-- ACTION ITEM --
Once you find the line with "Should Avoid" in the entries below, print it and each line after it up to and including the line with "a share of tips*", exactly, without pictures.

-- EXERCISE INPUTS --
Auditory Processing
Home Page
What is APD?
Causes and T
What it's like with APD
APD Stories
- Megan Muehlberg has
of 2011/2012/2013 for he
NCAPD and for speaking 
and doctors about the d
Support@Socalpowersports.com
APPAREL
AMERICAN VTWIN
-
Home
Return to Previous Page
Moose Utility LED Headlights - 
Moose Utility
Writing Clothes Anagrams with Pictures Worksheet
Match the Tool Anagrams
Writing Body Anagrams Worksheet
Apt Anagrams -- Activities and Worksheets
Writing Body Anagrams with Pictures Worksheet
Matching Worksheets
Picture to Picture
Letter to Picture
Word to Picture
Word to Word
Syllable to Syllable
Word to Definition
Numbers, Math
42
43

...

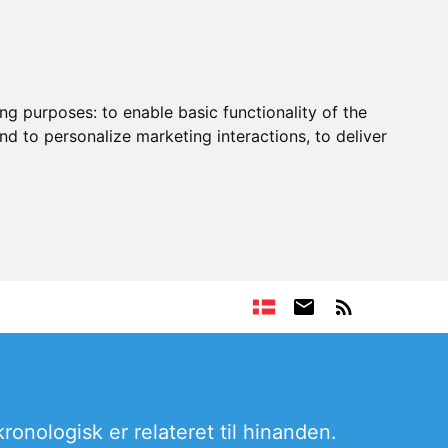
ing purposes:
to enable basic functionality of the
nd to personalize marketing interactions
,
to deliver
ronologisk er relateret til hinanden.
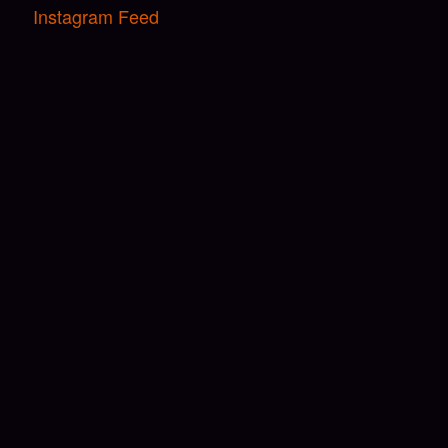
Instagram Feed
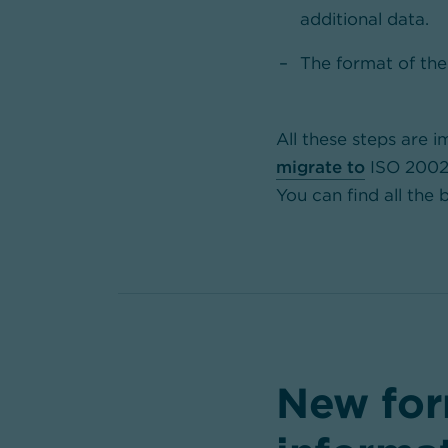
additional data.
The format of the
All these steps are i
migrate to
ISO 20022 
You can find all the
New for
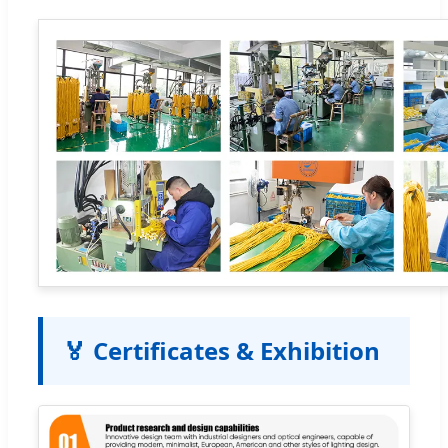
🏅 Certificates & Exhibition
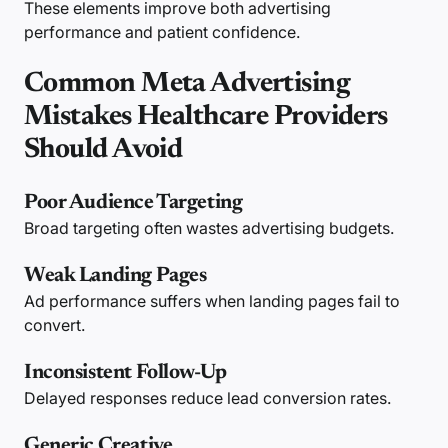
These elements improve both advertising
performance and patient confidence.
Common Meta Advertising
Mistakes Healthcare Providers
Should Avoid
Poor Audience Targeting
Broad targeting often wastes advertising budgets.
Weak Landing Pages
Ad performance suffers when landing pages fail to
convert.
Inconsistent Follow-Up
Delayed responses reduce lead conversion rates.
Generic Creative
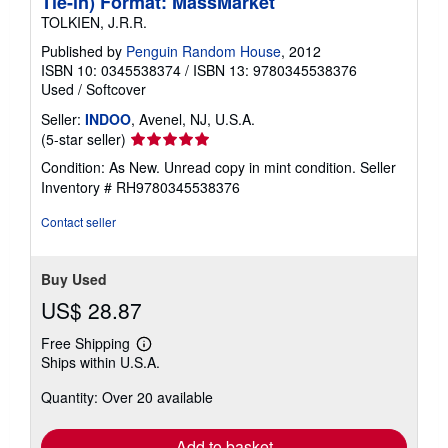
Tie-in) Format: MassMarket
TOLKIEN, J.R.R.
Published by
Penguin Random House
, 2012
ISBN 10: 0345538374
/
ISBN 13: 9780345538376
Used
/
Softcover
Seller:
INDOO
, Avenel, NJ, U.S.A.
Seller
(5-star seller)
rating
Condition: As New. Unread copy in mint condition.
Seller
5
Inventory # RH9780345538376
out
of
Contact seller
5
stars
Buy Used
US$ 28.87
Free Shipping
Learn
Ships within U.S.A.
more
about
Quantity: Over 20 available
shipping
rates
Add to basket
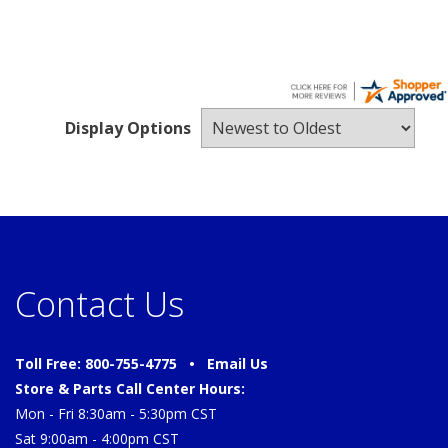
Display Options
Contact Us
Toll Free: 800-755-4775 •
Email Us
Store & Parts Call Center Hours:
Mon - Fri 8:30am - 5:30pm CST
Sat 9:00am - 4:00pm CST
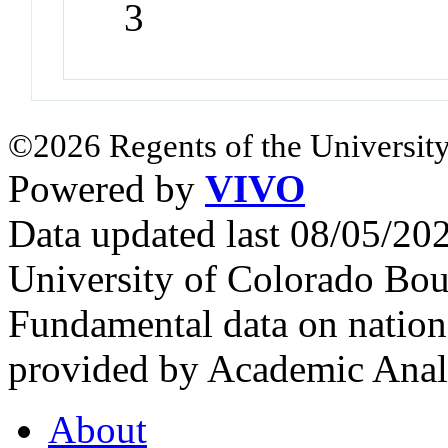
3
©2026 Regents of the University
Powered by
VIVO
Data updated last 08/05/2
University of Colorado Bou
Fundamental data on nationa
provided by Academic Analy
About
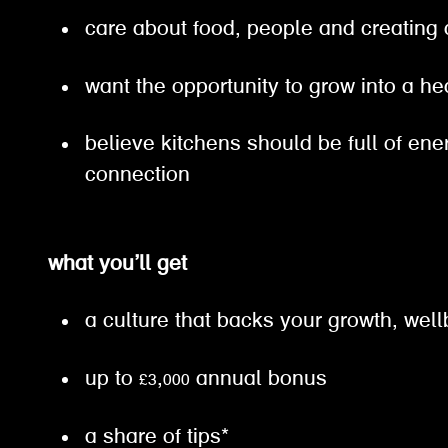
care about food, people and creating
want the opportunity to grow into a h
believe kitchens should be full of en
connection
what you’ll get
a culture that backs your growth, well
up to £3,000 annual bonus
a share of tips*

-- WRITTEN RESPONSE --
Should Avoid
Poor Audience Targeting
Broad targeting often wastes advertising budgets.
Weak Landing Pages
Ad performance suffers when landing pages fail to
convert.
Inconsistent Follow-Up
Delayed responses reduce lead conversion rates.
Generic Creative
Tie-in) Format: MassMarket
TOLKIEN, J.R.R.
Published by
Penguin Random House
, 2012
ISBN 10: 0345538374
/
ISBN 13: 9780345538376
Used
/
Softcover
Seller:
INDOO
, Avenel, NJ, U.S.A.
Seller
(5-star seller)
rating
Condition: As New. Unread copy in mint condition.
Seller
5
Inventory # RH9780345538376
out
of
Contact seller
5
stars
Buy Used
US$ 28.87
Free Shipping
Learn
Ships within U.S.A.
more
about
Quantity: Over 20 available
shipping
rates
Add to basket
Display Options
Contact Us
Toll Free: 800-755-4775 •
Email Us
Store & Parts Call Center Hours:
Mon - Fri 8:30am - 5:30pm CST
Sat 9:00am - 4:00pm CST
3
©2026 Regents of the University
Powered by
VIVO
Data updated last 08/05/2
University of Colorado Bou
Fundamental data on nationa
provided by Academic Analy
About
care about food, people and creating
want the opportunity to grow into a h
believe kitchens should be full of en
connection
what you’ll get
a culture that backs your growth, well
up to £3,000 annual bonus
a share of tips*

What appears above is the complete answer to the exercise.